"We are an endangered species, you and me," drawls Jeremy Clarkson as the opening credits for Microsoft's new Forza Motorsport 4 racing sim roll, before ranting about "a world of hybrid this, lentilmatic that".
This indicates a game for purebred petrolheads - like us - and offers an unparalleled gaming experience that includes driving almost all of the world's most desirable cars and tackling some of the best tracks - from Spa to, of course, the Top Gear test track.
While most of us aren't blessed with the mountains of cash it takes to hit the track in real life, the virtual motorsport world is a far cry from the clunky race sims of old, and Forza 4 for Xbox 360 is close to pixel-racing perfection.

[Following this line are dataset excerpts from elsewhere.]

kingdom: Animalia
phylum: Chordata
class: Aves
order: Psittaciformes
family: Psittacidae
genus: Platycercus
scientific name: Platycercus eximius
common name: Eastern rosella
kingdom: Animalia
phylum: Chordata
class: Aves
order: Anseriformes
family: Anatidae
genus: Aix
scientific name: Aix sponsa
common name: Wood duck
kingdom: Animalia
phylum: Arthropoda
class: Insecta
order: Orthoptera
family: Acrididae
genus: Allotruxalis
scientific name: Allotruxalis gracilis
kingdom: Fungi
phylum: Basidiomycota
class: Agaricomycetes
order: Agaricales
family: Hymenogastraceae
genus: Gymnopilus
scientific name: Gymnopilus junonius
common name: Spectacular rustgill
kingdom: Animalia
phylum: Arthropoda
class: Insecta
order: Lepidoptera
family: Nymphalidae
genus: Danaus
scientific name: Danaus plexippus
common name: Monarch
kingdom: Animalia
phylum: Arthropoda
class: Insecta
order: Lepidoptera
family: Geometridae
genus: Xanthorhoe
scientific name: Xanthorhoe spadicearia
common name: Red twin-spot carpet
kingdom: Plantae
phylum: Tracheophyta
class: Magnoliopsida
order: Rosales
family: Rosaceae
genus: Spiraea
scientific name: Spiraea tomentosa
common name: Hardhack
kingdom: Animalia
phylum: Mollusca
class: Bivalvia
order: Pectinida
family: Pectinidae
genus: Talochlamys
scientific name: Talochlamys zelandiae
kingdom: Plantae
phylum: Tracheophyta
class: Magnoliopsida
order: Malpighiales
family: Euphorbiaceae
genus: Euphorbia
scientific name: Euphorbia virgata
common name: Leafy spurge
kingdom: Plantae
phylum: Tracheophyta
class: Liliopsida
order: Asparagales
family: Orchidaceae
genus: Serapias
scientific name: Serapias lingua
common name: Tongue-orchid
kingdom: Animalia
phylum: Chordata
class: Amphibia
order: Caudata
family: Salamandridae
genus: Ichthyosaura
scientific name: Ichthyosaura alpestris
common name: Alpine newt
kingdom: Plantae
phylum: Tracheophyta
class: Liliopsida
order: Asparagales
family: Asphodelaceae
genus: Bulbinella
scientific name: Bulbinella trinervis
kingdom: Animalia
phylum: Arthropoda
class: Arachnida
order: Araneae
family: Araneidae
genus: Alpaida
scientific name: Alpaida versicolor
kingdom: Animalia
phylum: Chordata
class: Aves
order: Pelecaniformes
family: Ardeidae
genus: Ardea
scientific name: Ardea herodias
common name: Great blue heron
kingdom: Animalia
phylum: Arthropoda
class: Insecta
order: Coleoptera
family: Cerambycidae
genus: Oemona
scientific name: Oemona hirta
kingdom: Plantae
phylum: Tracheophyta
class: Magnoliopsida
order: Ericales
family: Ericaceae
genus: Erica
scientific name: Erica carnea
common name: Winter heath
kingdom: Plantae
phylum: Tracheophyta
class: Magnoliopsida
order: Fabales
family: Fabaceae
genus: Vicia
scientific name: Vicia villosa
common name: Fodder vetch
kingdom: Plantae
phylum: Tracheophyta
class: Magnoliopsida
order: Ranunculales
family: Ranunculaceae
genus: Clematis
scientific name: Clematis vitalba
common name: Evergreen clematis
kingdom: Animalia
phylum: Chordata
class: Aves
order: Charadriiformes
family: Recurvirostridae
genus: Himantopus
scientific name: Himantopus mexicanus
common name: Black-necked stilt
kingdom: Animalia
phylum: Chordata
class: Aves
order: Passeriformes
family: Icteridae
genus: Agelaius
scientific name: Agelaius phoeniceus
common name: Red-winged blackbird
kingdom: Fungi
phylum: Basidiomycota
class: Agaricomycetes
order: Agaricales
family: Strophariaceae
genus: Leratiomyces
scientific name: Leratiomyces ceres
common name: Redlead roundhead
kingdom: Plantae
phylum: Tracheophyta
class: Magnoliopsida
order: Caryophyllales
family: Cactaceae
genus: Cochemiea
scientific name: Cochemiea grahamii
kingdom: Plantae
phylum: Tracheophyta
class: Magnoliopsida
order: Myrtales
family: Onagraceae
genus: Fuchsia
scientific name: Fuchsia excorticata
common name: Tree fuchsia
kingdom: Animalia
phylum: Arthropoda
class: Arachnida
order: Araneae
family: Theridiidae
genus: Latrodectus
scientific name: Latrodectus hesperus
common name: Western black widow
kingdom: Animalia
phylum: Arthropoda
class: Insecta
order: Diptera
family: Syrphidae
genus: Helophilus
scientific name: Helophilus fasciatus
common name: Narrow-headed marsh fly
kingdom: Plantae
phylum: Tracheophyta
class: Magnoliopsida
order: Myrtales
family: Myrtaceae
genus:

Aside from the hundreds of cars and dozens of circuit options on offer, there are some new tricks.
AutoVista uses the Xbox Kinect sensor (a gesture-based control system) to allow players to walk around cars in a virtual showroom, opening doors, playing with features and learning about various aspects of each vehicle - even turning the key and giving it a rev. There's even voice control via Kinect - just say "Xbox, buy cars" and you're immediately flicking through brands' showrooms and buying up supercars, classics and iconic racecars - or bog-standard micro-hatchbacks, if you're that way inclined. And "head tracking" lets the Kinect sensor track your head movements so players can look into a corner as they would when driving.
Even driving the cars can be done via Kinect - although it is far less responsive than using the Xbox controller or a steering wheel peripheral - which will make the game more accessible for those who aren't used to playing videogame consoles.
Dan Greenawalt, producer at Forza creator Turn 10, described the new game as being on "a whole new level".
"You can open the doors, open the hood - it shows an incredible level of detail."
But Forza is much more than pretty pictures. It has physics modelling that goes as far as simulating the flex of a tyre's sidewall through a corner.
"The way we developed that tyre flex model was by developing strategic partnerships with tyre manufacturers and simulation manufacturers like McLaren," Greenawalt said.
"Even though their simulators are worth millions, they look horrible. The driver doesn't get anywhere near the level of visual cues that you get in Forza Motorsport, like visible brake markers or trees in the right place.
"They're very cognisant about having the right bumps in the right place on the track. But where the sun is going to flare, what the surroundings look like aren't in their simulations - so we send them our track models and we share with them some of our rendering tech. We get simulation expertise, they get our rendering expertise."
This has worked extremely well for the Forza series, and it allows one of the best race sim experiences.
In my garage there is everything from a stroppy wee Abarth Essesse to a terrifyling supercharged XB GT Falcon and a smattering of Japanese GT cars and Le Mans-type sportscars. Cars you "build" in the game can be shared with a huge online community or auctioned for game credits. You can share video replays of races, or photos that you've taken of your creations - or you can just race your mates online.
The Forza philosophy is strongly slanted towards the love of cars, so even those who don't like to race can tart up vehicles and share them online where others can rate them.
But if you're brave, there's highly entertaining aspects like knocking over pins on the Top Gear track and playing "car soccer".